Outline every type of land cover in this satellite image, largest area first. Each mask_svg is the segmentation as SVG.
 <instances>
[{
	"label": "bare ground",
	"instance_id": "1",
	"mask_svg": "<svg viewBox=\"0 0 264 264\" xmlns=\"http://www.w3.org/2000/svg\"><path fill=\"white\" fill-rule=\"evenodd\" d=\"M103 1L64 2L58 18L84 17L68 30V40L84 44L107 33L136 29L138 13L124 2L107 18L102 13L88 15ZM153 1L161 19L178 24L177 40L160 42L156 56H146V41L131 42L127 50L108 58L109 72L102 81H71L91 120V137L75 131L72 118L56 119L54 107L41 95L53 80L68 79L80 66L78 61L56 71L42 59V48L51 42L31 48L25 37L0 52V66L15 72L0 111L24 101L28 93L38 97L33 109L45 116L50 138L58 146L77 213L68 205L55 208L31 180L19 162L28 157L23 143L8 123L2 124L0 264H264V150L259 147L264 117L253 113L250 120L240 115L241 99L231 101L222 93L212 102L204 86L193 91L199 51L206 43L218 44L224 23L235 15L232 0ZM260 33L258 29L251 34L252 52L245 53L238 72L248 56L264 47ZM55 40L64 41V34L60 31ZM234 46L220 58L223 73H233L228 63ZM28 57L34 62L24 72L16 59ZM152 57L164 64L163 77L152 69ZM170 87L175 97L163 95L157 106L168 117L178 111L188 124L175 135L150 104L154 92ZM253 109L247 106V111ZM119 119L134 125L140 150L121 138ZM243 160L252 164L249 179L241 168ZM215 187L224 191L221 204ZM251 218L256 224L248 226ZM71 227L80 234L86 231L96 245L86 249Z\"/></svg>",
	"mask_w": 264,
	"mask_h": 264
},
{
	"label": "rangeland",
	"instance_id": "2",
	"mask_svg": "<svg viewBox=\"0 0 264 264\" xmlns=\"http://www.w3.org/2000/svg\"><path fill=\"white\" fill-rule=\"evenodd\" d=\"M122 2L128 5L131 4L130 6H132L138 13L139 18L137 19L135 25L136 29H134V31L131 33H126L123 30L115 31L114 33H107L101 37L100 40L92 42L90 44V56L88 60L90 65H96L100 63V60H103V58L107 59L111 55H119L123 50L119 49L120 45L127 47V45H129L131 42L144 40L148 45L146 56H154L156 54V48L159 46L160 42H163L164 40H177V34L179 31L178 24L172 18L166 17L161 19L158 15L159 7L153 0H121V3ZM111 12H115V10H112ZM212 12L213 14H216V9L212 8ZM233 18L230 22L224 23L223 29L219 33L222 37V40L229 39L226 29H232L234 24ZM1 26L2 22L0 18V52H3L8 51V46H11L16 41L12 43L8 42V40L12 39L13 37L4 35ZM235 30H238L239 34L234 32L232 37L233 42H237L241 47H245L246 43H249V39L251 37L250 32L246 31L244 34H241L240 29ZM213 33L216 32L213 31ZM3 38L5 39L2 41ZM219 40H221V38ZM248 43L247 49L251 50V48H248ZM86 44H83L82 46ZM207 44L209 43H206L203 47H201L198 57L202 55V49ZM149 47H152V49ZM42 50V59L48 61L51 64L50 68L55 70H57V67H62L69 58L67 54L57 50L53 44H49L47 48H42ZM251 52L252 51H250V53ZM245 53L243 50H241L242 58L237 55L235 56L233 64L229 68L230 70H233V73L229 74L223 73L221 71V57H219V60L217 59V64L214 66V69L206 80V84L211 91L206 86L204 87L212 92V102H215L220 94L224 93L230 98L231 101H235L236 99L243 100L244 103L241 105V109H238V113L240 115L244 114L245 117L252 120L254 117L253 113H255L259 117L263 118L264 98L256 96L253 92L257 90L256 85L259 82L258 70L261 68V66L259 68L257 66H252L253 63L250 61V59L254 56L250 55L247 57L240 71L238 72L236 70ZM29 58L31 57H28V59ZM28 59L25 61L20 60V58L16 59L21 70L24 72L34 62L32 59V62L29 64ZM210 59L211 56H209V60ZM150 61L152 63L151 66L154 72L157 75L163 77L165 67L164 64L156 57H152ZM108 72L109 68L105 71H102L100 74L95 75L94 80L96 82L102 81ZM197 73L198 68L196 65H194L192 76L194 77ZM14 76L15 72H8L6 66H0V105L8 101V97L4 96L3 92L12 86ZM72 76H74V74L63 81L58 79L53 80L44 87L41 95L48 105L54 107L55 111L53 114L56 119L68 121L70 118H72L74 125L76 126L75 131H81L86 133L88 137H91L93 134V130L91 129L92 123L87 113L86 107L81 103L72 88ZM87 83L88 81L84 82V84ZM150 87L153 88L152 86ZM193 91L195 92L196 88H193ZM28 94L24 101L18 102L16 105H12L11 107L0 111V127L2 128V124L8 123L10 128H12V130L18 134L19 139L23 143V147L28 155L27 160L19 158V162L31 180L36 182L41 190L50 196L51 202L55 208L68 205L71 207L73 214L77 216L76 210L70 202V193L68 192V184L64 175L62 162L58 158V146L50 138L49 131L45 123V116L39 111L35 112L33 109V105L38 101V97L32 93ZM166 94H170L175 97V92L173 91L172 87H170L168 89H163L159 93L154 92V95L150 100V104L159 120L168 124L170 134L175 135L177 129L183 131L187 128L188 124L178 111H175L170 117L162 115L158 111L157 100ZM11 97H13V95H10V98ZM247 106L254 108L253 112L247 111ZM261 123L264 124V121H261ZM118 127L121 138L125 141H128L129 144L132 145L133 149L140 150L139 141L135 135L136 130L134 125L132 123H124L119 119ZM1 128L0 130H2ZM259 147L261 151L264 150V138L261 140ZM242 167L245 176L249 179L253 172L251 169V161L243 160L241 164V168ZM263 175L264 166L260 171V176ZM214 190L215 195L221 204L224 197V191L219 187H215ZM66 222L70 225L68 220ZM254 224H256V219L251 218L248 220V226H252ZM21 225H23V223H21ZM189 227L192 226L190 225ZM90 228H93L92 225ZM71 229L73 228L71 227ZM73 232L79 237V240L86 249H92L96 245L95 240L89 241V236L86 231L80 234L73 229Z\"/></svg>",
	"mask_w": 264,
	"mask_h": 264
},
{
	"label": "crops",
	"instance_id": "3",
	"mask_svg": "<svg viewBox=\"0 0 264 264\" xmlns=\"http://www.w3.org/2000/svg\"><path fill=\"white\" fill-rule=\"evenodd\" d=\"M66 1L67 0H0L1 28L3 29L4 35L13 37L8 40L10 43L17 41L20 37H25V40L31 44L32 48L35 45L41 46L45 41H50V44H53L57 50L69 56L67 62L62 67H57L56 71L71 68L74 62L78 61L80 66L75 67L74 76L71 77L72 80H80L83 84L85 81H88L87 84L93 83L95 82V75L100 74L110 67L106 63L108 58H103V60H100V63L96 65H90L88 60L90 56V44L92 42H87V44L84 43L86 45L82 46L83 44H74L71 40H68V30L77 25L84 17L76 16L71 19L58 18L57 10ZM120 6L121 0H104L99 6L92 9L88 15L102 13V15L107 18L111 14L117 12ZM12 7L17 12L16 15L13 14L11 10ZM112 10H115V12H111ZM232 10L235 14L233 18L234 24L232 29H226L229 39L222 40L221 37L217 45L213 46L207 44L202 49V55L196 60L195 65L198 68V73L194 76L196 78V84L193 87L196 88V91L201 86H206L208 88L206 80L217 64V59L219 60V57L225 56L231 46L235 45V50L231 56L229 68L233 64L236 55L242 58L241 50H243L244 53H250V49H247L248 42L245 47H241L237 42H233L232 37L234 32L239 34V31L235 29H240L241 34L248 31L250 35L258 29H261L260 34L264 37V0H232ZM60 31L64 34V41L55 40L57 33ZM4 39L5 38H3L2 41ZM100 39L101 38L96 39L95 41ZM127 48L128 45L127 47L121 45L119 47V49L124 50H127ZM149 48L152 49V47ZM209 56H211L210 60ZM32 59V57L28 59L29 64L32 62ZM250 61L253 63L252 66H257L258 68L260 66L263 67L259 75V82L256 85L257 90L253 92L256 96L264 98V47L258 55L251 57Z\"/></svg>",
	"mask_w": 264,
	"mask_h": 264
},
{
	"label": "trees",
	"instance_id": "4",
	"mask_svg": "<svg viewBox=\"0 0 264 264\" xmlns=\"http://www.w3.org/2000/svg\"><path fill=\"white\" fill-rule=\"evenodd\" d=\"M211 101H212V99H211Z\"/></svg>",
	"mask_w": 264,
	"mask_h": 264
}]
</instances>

§ **GIVEN TASK**:
Count the lines in the entries above that contain the string "label" with case treated as significant, and reply with that number only.

§ **REPLY**:
4